* Exercise requirements
In the copy, keep every word of the data below and none of its pictures.

++++++++++

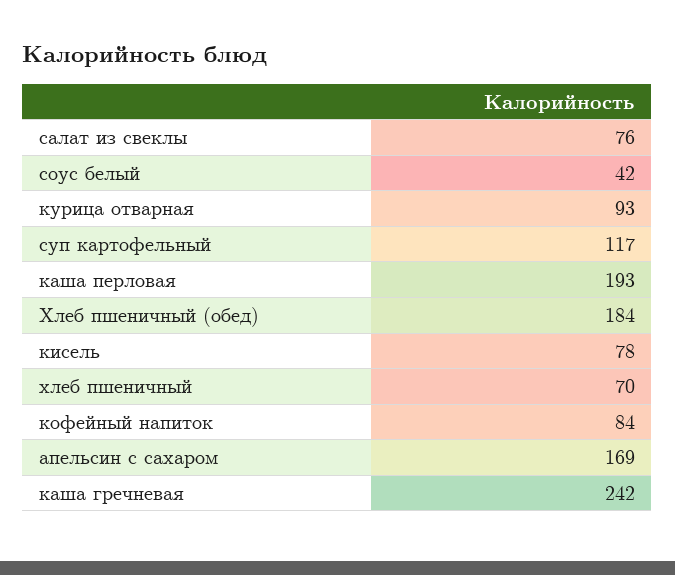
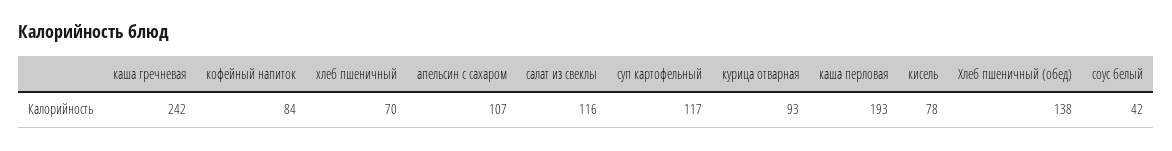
салат из свеклы: 76 -> 116
Хлеб пшеничный (обед): 184 -> 138
апельсин с сахаром: 169 -> 107

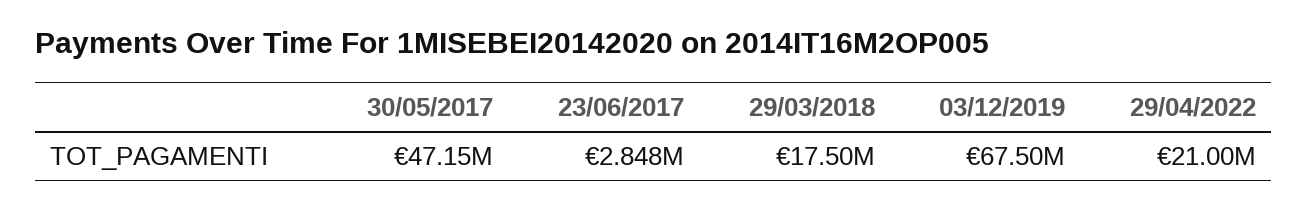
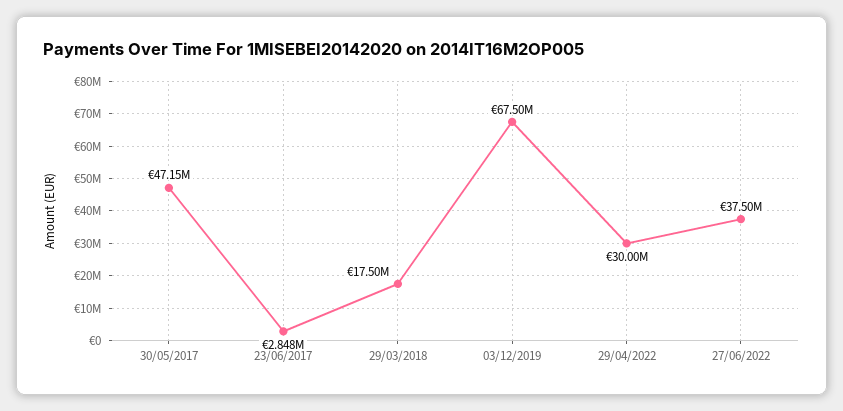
29/04/2022: 21000000 -> 30000000
27/06/2022: none -> 37500000

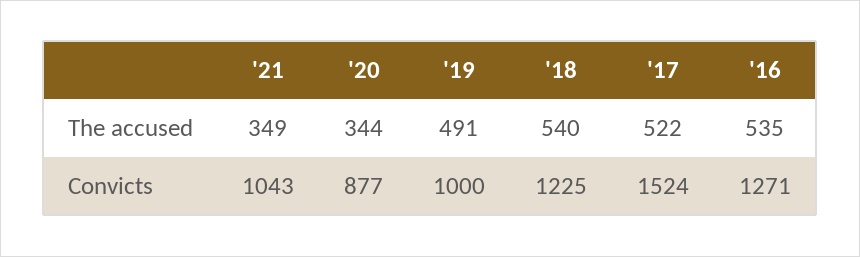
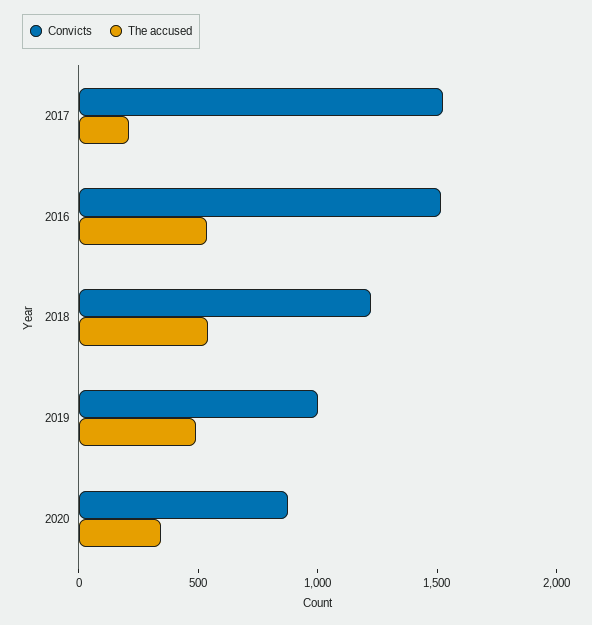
The accused, '21: 349 -> none
The accused, '17: 522 -> 200
Convicts, '21: 1043 -> none
Convicts, '16: 1271 -> 1500

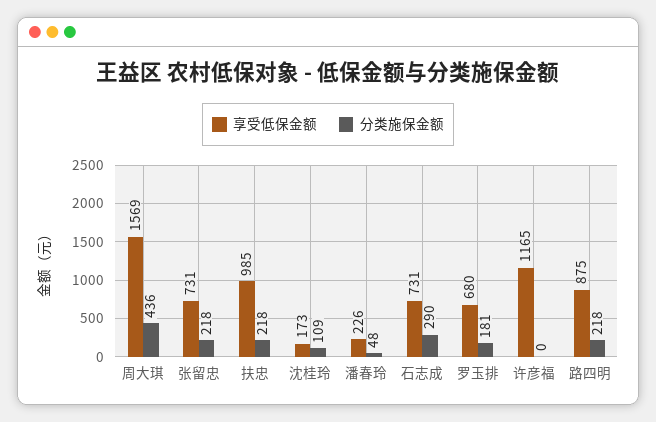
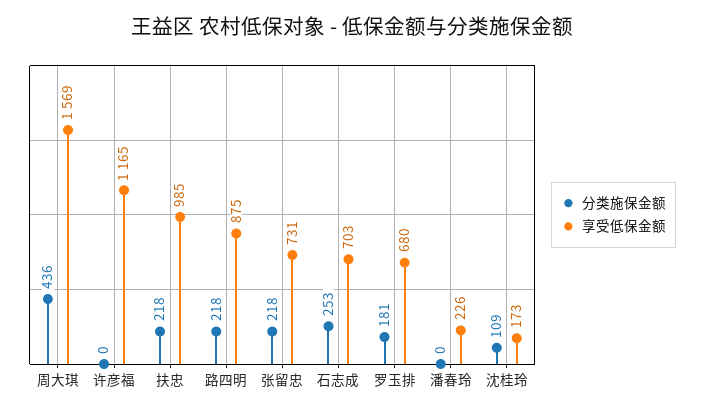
分类施保金额, 潘春玲: 48 -> 0
享受低保金额, 石志成: 731 -> 703
分类施保金额, 石志成: 290 -> 253

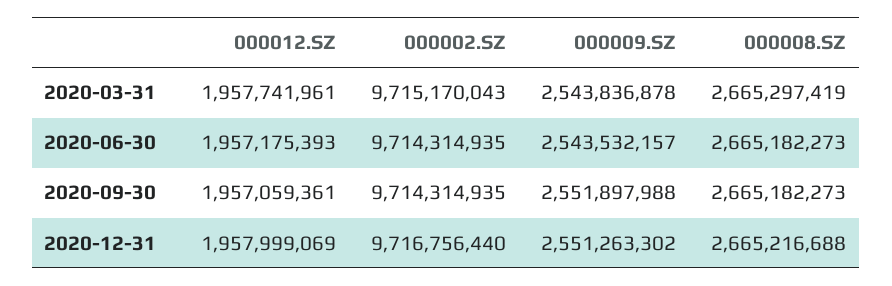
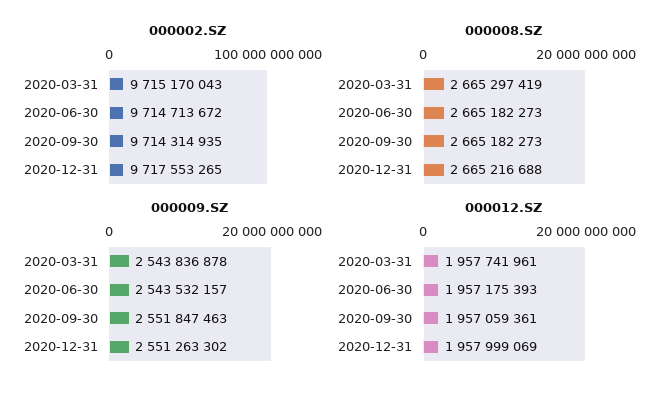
000002.SZ, 2020-06-30: 9714314935 -> 9714713672
000009.SZ, 2020-09-30: 2551897988 -> 2551847463
000002.SZ, 2020-12-31: 9716756440 -> 9717553265

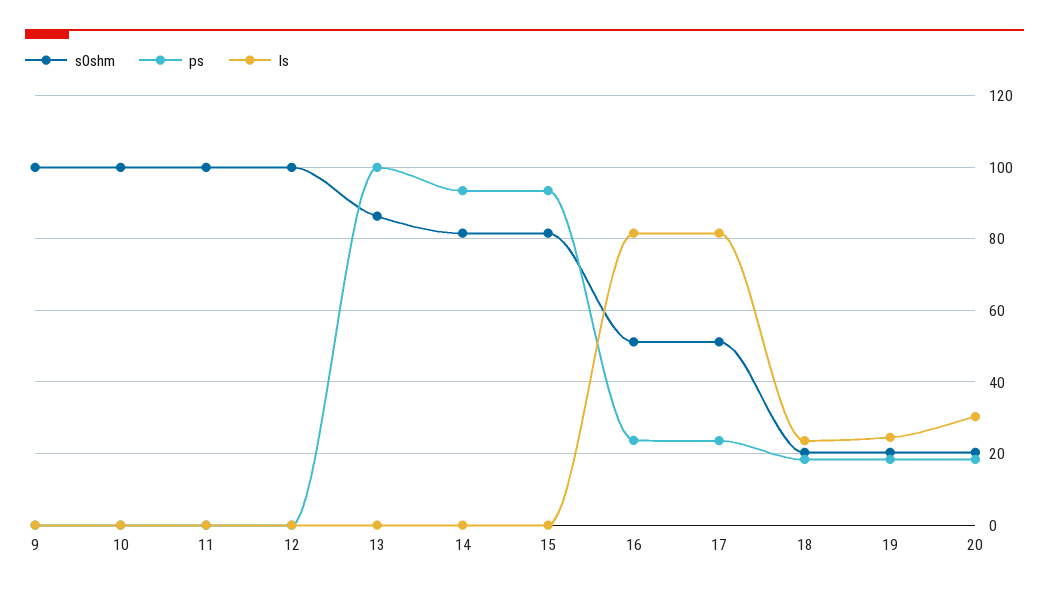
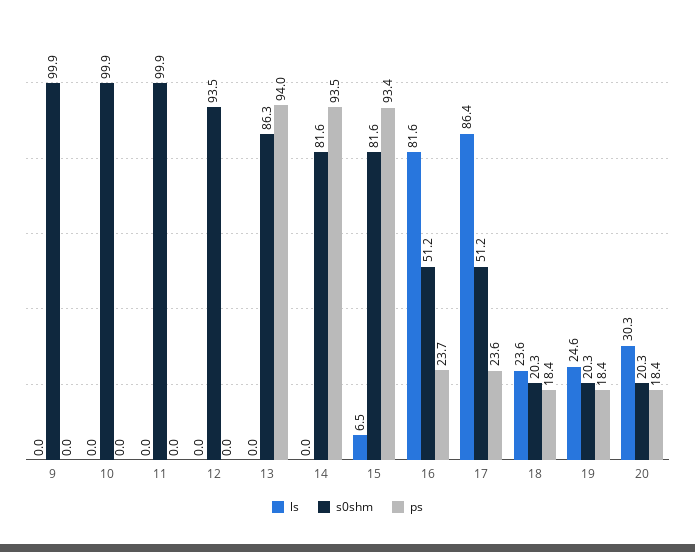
s0shm, 12: 100 -> 93.5
ps, 13: 100 -> 94
ls, 15: 0 -> 6.5
ls, 17: 82 -> 86.4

++++++++++

* Reply to the exercise
салат из свеклы: 76 -> 116
Хлеб пшеничный (обед): 184 -> 138
апельсин с сахаром: 169 -> 107

29/04/2022: 21000000 -> 30000000
27/06/2022: none -> 37500000

The accused, '21: 349 -> none
The accused, '17: 522 -> 200
Convicts, '21: 1043 -> none
Convicts, '16: 1271 -> 1500

分类施保金额, 潘春玲: 48 -> 0
享受低保金额, 石志成: 731 -> 703
分类施保金额, 石志成: 290 -> 253

000002.SZ, 2020-06-30: 9714314935 -> 9714713672
000009.SZ, 2020-09-30: 2551897988 -> 2551847463
000002.SZ, 2020-12-31: 9716756440 -> 9717553265

s0shm, 12: 100 -> 93.5
ps, 13: 100 -> 94
ls, 15: 0 -> 6.5
ls, 17: 82 -> 86.4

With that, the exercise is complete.